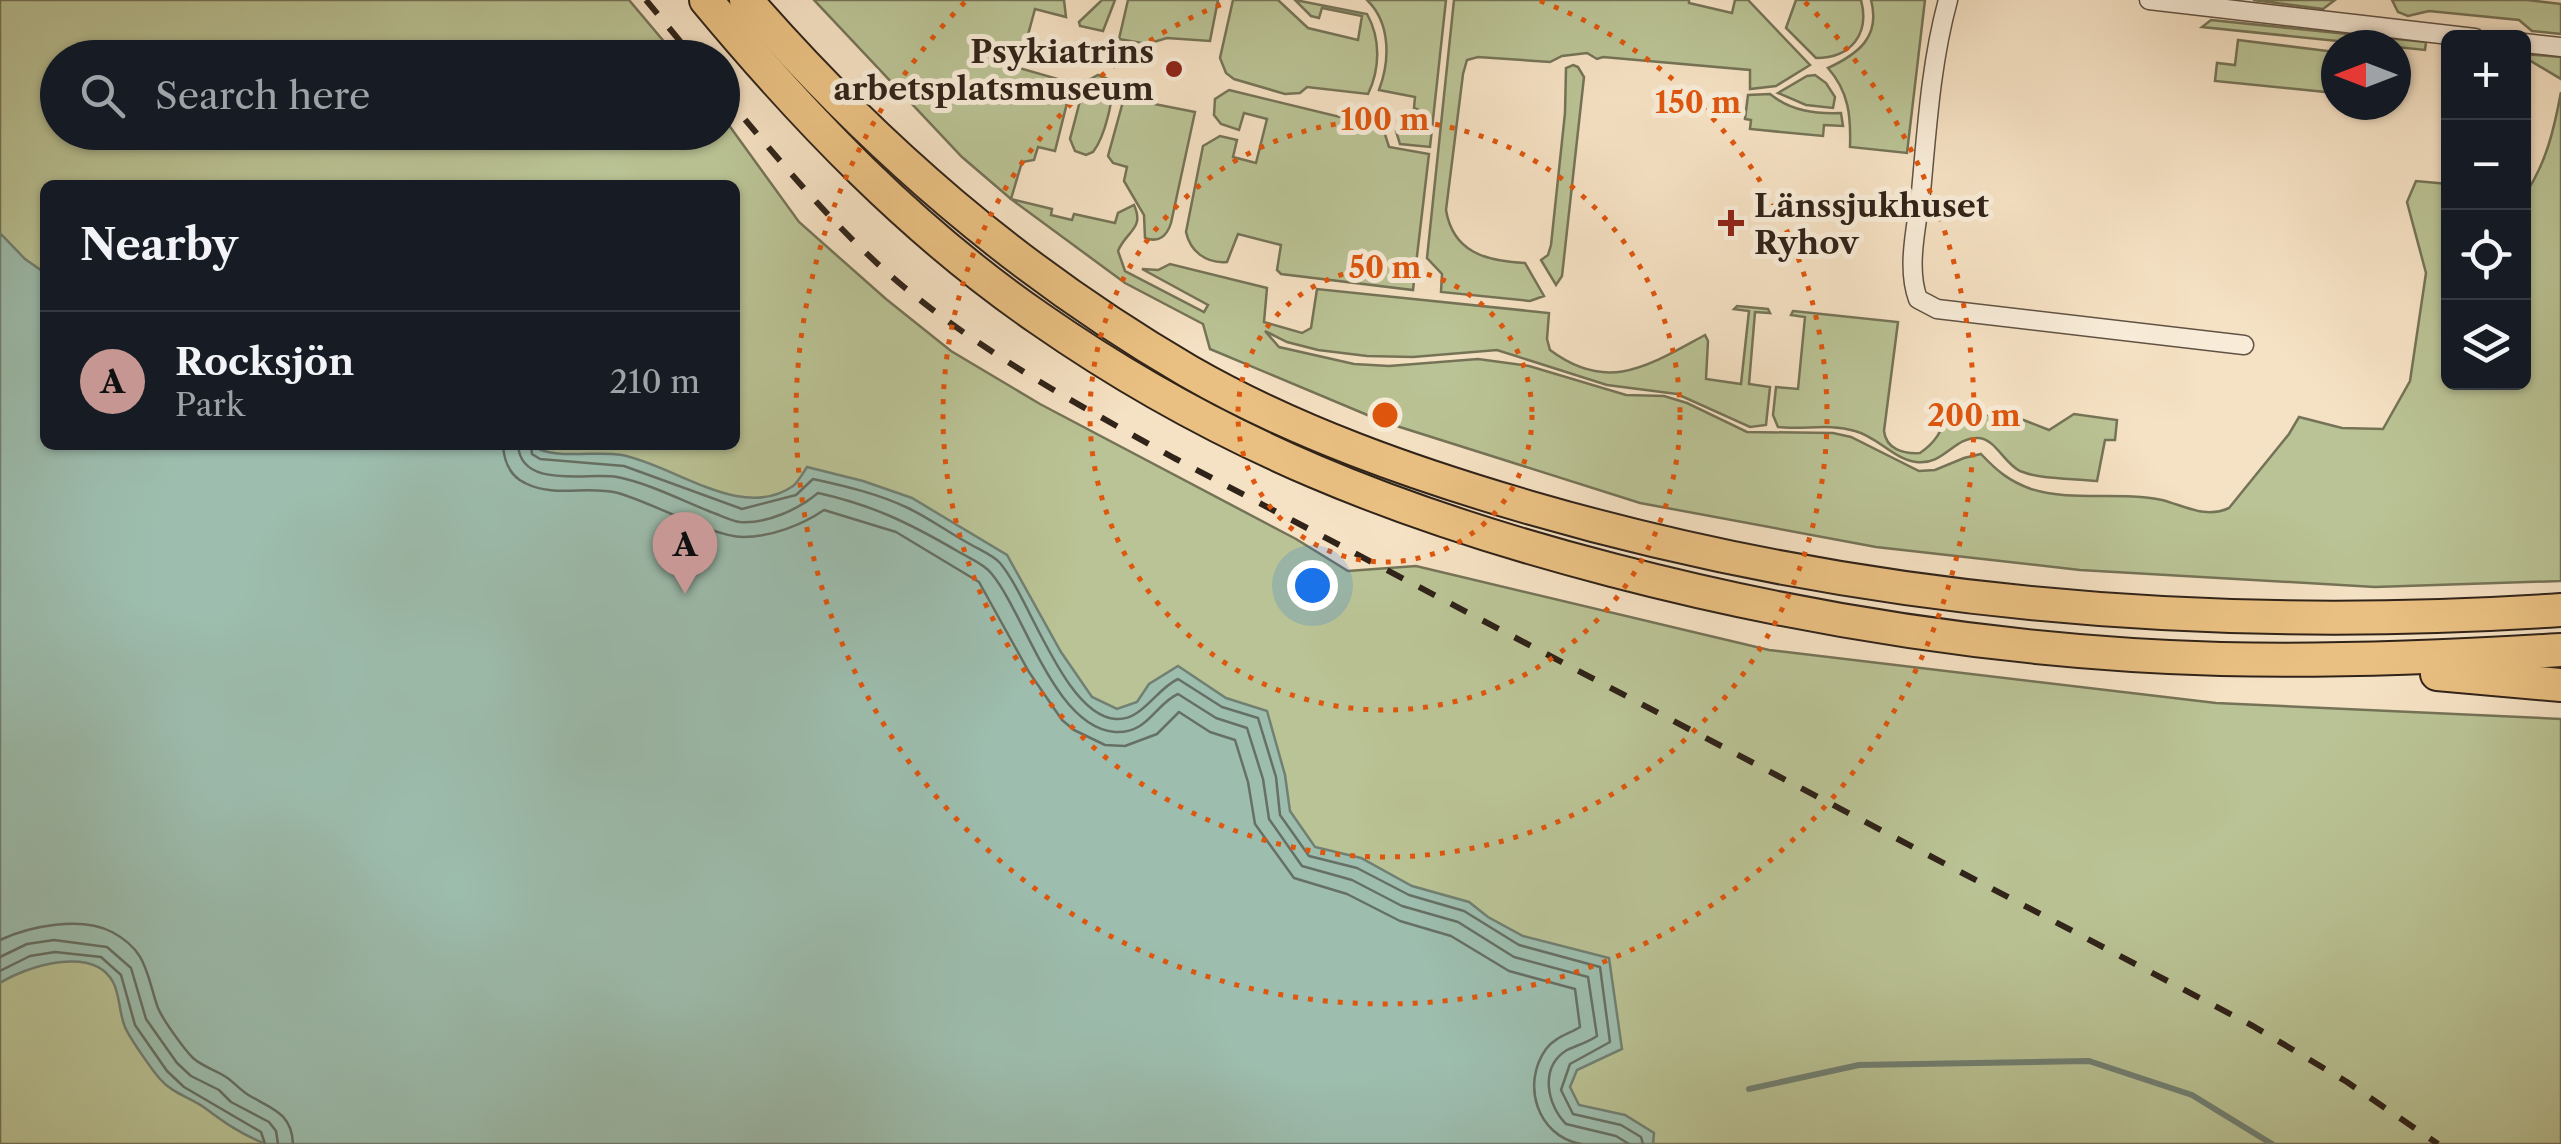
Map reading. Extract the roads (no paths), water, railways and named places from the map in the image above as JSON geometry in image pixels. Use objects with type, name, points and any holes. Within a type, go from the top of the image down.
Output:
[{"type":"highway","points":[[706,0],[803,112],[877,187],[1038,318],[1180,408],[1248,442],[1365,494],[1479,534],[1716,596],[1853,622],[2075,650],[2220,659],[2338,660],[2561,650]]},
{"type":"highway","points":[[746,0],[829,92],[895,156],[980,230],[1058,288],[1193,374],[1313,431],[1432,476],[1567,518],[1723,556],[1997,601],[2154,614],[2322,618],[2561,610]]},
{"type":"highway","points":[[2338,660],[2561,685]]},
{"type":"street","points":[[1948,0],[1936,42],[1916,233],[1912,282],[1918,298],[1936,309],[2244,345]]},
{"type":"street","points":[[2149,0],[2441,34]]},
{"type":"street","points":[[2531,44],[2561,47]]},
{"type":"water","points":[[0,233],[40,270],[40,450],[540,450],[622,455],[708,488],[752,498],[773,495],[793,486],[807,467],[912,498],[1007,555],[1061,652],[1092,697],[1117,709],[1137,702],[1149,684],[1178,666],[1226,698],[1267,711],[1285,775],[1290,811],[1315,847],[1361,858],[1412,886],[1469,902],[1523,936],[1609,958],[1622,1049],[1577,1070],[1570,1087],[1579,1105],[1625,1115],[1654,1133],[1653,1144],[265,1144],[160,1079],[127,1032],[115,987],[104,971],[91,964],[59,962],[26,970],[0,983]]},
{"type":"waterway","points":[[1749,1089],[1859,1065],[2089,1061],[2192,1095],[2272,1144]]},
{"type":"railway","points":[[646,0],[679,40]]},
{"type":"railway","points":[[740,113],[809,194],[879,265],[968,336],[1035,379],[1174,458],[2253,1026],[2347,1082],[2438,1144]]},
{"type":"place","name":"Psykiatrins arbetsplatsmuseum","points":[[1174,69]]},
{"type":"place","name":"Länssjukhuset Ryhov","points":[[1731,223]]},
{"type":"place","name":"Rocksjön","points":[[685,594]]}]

REQUIREMENT: Select and copy each line from the data that includes the word "highway".

EXERCISE SOLUTION:
[{"type":"highway","points":[[706,0],[803,112],[877,187],[1038,318],[1180,408],[1248,442],[1365,494],[1479,534],[1716,596],[1853,622],[2075,650],[2220,659],[2338,660],[2561,650]]},
{"type":"highway","points":[[746,0],[829,92],[895,156],[980,230],[1058,288],[1193,374],[1313,431],[1432,476],[1567,518],[1723,556],[1997,601],[2154,614],[2322,618],[2561,610]]},
{"type":"highway","points":[[2338,660],[2561,685]]},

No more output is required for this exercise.